Canadian theologian JI Packer has called upon the Archbishop of Canterbury to resign, saying Dr Rowan Williams is not up to the task of keeping the Anglican Communion alive.
In a question-and-answer session following a lecture on June 24 at Holy Trinity Church in Eastbourne, the British-born Dr Packer responded to a question on what he would say to Dr Williams about the Anglican crisis, by stating: “You are not qualified just at the moment to lead the Anglican Communion, for on this issue of whether or not people should yield to homosexual temptation, you are over a barrel.”
Dr Packer, who last month was kicked out of the Anglican Church of Canada by New Westminster Bishop Michael Ingham explained that he would say, “before you became Archbishop, you went in to print cautiously approving gay relationships. It is known, and you don’t deny, that you have ordained at least one person who is a practising homosexual.”
“Now you say that you are seeking to uphold the Anglican consensus of the Lambeth Conference of 1998 which says that homosexual behaviour is absolutely off limits, but when asked whether you have changed your own mind on this matter, you say no.
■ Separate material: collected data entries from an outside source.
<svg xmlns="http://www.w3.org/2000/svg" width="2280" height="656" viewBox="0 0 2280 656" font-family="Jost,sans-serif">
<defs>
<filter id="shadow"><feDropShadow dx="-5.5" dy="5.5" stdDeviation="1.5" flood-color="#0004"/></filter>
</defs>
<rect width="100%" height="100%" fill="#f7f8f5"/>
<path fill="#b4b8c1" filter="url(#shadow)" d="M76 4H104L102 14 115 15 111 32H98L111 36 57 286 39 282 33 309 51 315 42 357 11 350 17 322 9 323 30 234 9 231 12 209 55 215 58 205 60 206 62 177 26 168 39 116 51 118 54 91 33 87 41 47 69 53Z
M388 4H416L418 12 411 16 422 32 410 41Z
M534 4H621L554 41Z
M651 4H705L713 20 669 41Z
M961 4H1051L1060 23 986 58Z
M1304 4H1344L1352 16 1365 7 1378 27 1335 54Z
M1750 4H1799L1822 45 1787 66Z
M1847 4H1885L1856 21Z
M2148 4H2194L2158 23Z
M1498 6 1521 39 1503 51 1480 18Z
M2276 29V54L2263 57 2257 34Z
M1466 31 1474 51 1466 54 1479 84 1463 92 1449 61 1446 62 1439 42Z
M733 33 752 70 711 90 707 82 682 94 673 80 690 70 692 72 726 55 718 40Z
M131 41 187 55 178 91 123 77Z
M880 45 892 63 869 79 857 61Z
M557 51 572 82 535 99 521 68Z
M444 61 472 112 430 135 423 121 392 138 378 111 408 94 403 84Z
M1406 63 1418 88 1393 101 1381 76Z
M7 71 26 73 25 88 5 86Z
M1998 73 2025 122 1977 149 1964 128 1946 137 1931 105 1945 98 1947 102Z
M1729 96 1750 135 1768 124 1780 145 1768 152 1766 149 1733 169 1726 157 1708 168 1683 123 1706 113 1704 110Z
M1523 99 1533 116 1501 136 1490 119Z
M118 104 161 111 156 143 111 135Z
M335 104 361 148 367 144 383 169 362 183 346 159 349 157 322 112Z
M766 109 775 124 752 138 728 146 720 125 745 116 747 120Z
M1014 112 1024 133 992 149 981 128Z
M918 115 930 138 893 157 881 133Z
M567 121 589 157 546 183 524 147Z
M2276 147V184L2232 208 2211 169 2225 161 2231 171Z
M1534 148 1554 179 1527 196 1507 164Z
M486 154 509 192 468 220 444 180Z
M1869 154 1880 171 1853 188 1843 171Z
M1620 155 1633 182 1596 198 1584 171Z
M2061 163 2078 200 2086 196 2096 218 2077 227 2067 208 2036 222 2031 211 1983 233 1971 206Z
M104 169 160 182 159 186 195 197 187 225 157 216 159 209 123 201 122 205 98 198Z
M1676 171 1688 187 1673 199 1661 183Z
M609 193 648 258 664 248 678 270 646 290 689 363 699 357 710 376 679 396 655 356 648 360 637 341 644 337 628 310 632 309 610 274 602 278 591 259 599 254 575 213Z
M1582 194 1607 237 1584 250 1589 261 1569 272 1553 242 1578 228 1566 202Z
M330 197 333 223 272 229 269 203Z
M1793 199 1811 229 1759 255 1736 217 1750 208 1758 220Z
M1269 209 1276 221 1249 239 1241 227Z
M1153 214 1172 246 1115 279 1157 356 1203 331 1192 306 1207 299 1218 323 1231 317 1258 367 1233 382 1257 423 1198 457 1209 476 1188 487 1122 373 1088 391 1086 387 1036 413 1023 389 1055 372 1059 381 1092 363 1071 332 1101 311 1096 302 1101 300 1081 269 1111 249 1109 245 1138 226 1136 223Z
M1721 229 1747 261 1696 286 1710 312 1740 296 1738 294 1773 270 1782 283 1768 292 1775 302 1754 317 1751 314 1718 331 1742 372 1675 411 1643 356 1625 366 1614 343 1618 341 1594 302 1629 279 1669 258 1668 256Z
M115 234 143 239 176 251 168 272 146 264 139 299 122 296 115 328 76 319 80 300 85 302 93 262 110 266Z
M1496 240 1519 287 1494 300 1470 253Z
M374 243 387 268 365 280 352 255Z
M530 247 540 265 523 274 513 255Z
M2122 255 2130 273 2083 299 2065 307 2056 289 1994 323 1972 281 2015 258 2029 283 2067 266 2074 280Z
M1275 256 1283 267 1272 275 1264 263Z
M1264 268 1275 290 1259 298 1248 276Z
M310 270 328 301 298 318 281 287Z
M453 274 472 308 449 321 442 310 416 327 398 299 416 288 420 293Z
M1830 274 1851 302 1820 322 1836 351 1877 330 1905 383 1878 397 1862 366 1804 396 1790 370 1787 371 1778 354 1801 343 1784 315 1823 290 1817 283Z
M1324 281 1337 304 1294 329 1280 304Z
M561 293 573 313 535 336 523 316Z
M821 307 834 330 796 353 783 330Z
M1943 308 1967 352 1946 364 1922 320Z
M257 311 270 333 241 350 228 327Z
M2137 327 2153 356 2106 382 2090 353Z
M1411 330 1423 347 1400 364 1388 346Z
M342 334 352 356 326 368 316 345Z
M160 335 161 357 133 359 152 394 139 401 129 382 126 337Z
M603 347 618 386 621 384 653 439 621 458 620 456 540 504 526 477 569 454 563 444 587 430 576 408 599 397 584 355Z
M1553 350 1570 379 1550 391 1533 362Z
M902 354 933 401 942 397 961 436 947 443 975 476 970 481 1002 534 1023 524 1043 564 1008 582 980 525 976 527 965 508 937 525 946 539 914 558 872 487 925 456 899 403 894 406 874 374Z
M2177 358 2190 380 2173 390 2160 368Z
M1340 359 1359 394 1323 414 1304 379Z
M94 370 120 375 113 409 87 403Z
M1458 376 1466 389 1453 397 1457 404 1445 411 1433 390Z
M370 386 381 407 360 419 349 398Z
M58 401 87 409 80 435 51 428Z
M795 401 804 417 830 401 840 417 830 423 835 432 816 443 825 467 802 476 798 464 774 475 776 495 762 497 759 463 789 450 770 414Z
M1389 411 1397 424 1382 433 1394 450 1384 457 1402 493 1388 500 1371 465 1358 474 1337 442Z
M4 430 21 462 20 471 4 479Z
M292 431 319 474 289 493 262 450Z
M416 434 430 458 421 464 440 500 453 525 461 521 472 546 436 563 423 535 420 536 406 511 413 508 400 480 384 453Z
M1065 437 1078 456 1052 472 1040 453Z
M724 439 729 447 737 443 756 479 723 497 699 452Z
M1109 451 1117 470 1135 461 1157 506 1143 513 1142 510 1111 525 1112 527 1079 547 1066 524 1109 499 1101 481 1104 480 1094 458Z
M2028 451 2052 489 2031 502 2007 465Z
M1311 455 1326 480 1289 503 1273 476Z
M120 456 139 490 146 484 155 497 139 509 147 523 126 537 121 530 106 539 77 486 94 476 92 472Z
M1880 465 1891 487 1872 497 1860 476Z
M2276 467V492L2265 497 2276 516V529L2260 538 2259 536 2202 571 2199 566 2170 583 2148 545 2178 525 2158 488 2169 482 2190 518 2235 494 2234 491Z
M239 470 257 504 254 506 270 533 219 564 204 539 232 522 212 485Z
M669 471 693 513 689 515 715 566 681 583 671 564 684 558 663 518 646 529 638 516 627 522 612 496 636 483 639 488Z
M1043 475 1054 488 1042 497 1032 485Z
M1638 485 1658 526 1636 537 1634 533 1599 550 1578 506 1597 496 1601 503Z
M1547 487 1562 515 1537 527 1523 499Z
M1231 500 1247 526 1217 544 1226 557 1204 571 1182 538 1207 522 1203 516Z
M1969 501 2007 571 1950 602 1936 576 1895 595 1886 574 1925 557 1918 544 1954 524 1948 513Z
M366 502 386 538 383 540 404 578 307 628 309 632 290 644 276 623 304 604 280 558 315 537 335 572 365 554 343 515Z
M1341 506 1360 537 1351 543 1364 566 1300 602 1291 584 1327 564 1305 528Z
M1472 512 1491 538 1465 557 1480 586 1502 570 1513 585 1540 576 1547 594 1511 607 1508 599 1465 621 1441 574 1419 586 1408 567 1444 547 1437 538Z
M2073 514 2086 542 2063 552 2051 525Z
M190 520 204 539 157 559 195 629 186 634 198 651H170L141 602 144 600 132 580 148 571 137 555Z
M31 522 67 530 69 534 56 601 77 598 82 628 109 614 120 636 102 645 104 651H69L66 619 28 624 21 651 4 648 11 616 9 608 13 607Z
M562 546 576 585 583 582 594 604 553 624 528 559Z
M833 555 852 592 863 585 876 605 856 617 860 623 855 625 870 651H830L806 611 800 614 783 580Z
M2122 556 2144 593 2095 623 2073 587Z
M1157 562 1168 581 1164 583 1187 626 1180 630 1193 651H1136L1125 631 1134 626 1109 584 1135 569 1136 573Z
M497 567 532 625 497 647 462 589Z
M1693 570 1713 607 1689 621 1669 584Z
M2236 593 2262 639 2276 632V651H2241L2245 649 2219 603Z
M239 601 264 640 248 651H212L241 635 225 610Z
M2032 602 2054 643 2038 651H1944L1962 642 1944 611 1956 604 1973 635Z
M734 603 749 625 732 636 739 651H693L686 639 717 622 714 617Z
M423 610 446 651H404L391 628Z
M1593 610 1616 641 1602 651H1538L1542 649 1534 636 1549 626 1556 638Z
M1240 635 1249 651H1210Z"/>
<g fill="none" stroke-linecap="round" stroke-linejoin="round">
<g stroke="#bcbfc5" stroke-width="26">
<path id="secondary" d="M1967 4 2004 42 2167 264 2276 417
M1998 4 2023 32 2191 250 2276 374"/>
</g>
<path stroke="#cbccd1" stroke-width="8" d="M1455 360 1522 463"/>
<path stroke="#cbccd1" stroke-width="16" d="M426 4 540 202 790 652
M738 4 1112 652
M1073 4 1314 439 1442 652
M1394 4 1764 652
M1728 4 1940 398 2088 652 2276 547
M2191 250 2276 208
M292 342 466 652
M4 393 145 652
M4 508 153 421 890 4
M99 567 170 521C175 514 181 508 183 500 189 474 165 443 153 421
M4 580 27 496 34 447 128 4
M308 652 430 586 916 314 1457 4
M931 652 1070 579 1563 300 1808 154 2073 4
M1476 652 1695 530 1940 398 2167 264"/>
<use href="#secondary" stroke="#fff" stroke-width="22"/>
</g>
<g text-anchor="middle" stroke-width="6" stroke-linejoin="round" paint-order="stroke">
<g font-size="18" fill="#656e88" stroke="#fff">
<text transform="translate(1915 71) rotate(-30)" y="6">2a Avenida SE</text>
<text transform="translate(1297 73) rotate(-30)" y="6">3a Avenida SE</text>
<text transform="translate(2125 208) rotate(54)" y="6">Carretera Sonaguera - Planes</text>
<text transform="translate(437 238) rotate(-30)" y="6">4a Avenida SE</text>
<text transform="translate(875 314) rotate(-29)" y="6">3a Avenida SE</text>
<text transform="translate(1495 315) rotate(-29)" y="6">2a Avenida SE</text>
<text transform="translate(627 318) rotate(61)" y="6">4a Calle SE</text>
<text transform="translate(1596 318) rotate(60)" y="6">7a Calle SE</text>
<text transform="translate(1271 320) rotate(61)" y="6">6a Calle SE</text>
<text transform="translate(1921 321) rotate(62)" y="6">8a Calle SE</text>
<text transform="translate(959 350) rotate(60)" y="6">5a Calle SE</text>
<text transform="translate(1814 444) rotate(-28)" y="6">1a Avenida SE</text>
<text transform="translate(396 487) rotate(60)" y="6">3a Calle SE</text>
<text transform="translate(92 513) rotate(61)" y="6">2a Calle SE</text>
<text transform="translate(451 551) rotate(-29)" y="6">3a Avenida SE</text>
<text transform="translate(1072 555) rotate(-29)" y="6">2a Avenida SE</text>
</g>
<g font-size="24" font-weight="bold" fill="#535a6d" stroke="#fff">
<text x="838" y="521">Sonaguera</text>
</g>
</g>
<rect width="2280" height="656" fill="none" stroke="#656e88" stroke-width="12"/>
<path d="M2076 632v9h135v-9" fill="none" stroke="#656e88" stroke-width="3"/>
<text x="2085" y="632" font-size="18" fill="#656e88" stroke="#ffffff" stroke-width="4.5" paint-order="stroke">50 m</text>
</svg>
I cannot pretend to believe what I don’t believe and all of this of course is documented.”
Dr Packer concluded that “I would say with great respect Archbishop, I believe that the way of wisdom is for you to resign.”
Asked if he endorsed Dr Packer’s views, Bishop Gregory Venables of Argentina said he did not. Dr Packer, who now holds Bishop Venables’ licence as a priest of the Province of the Southern Cone was “no spring chicken.”
“He is a year older than the Pope and a year younger than the Queen,” and is entitled to his views, Bishop Venables explained, but they did not constitute the formal views of the Province of the Southern Cone.